------ EXTRACTED INFORMATION ------

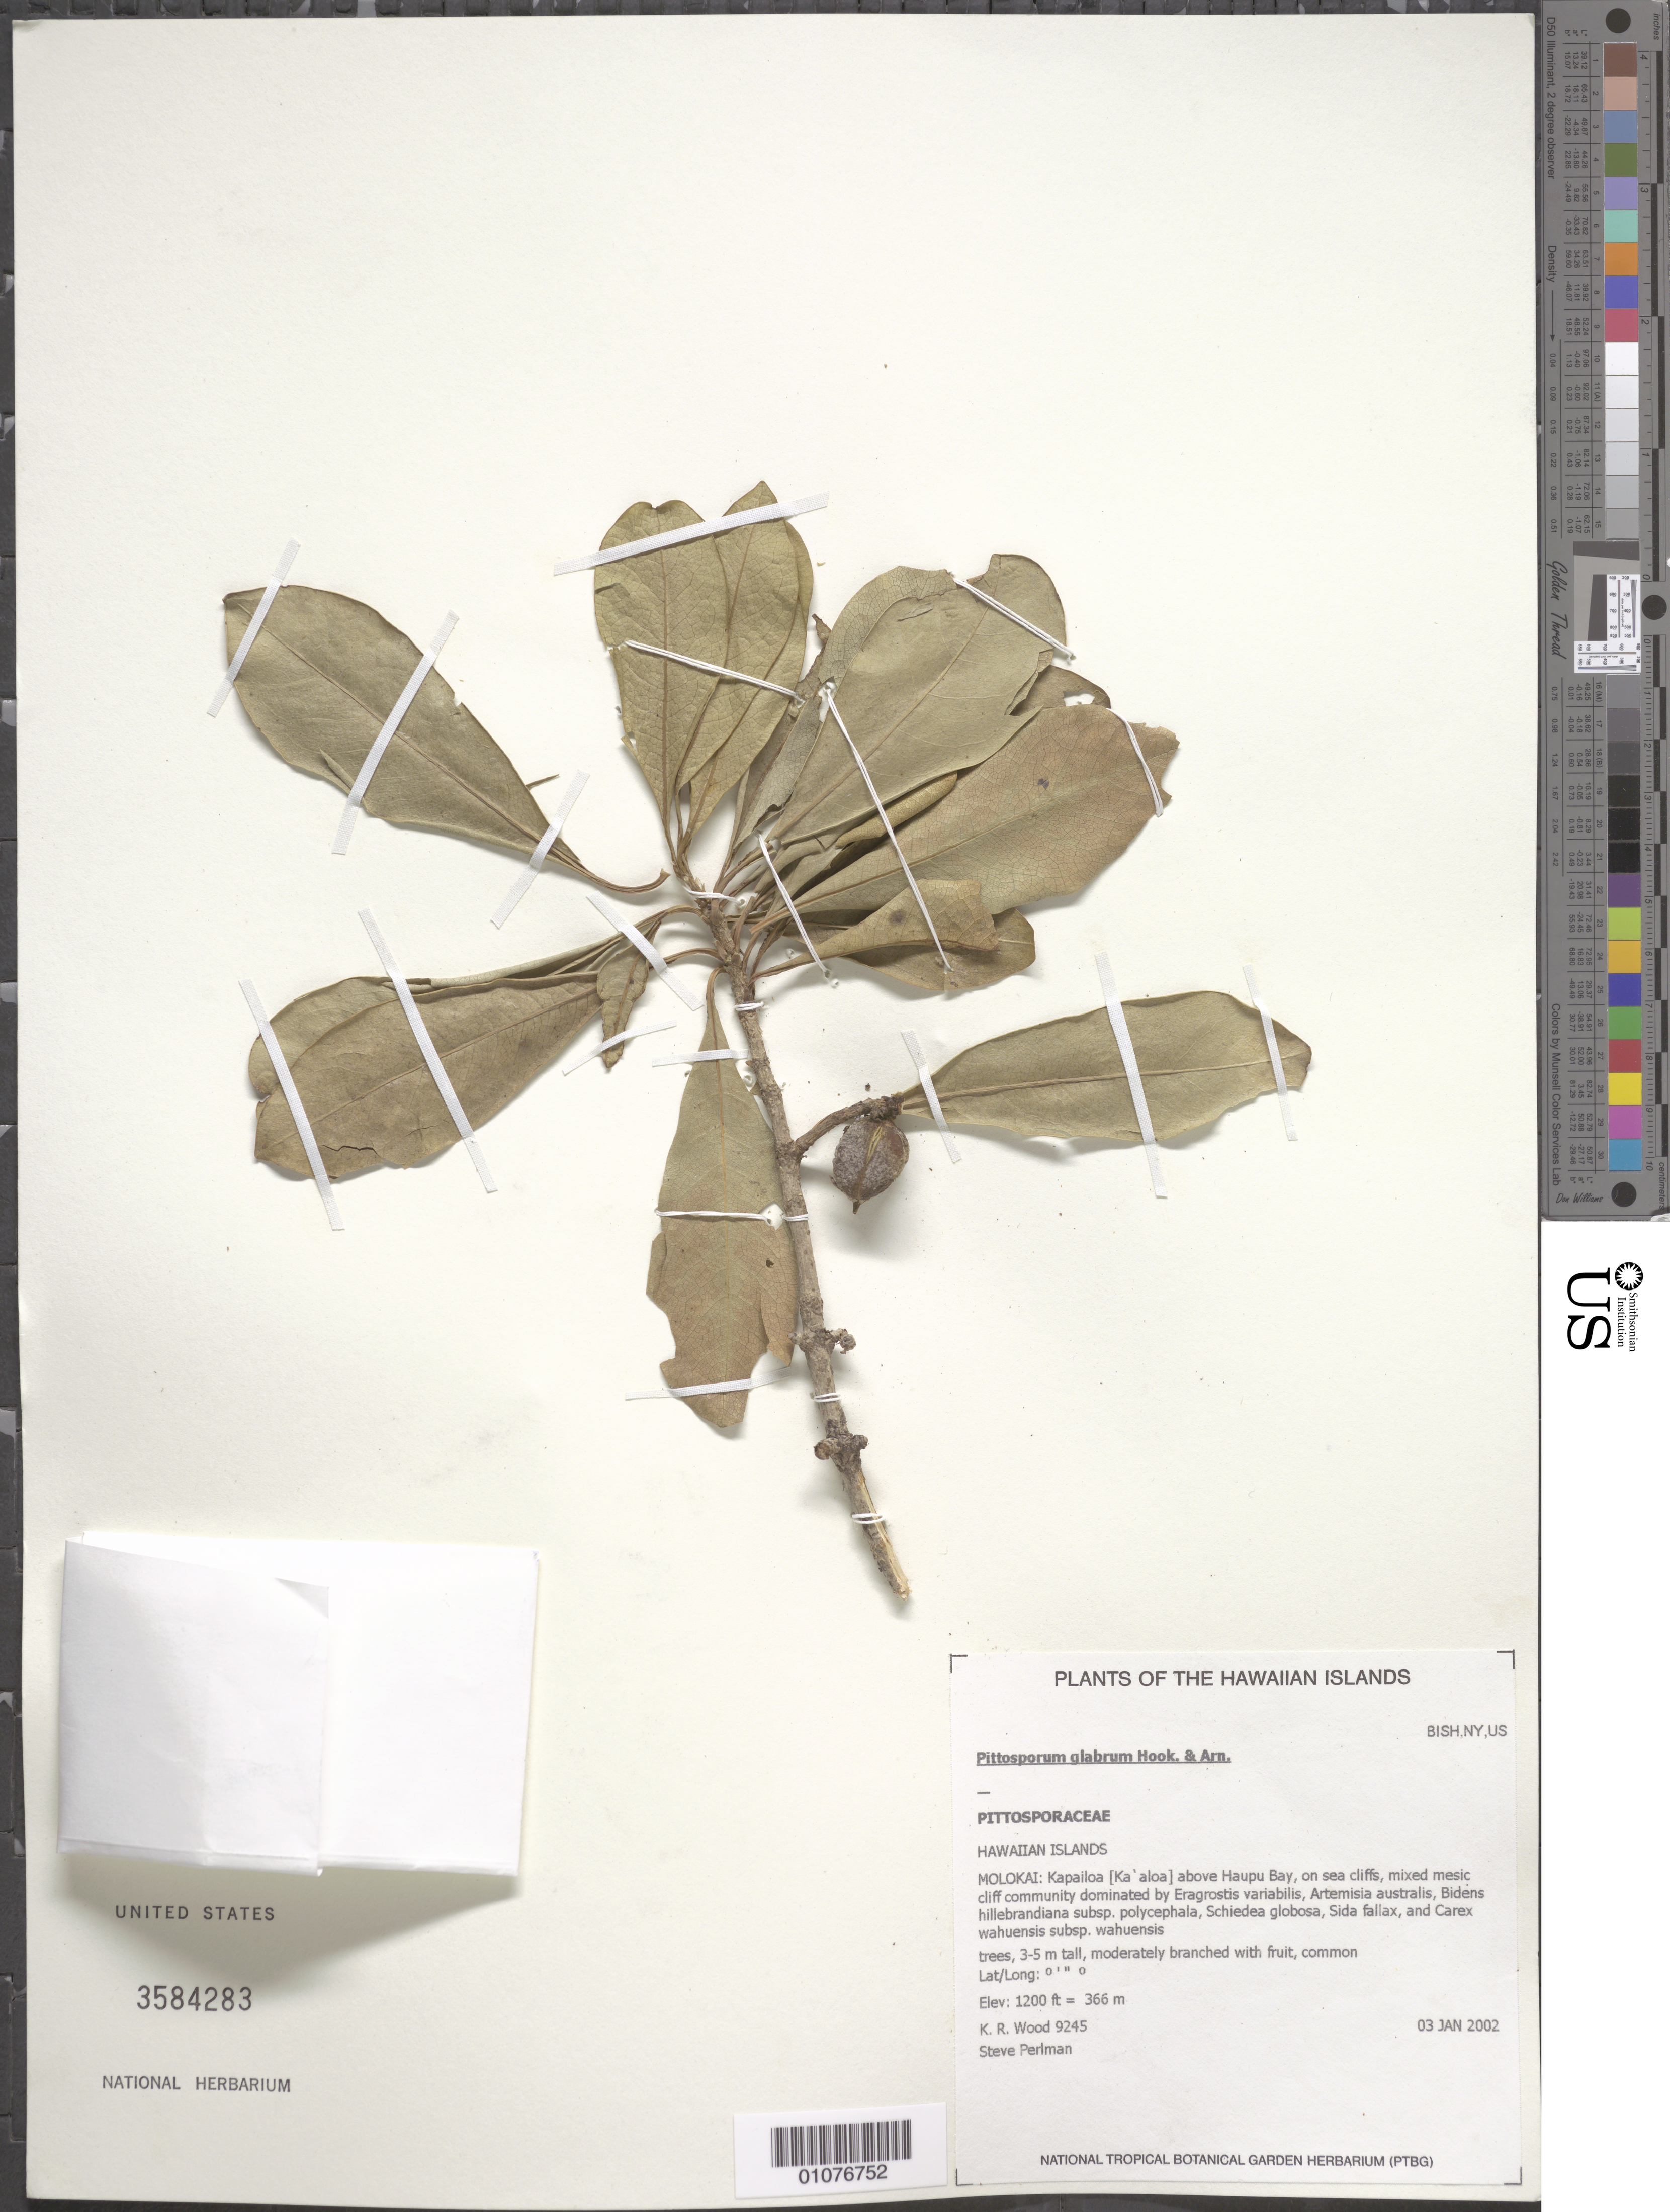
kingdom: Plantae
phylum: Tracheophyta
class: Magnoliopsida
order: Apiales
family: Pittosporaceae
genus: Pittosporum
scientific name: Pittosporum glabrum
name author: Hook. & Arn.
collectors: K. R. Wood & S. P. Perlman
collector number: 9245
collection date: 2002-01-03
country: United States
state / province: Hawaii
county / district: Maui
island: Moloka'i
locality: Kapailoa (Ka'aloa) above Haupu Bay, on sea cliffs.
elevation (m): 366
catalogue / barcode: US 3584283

------

_THE REQUEST:_
Reproduce the material with "locality" swapped for "site" and every other line kept unchanged. Leave the pictures out of your answer.

_ANSWER TO THIS PROBLEM:_
kingdom: Plantae
phylum: Tracheophyta
class: Magnoliopsida
order: Apiales
family: Pittosporaceae
genus: Pittosporum
scientific name: Pittosporum glabrum
name author: Hook. & Arn.
collectors: K. R. Wood & S. P. Perlman
collector number: 9245
collection date: 2002-01-03
country: United States
state / province: Hawaii
county / district: Maui
island: Moloka'i
site: Kapailoa (Ka'aloa) above Haupu Bay, on sea cliffs.
elevation (m): 366
catalogue / barcode: US 3584283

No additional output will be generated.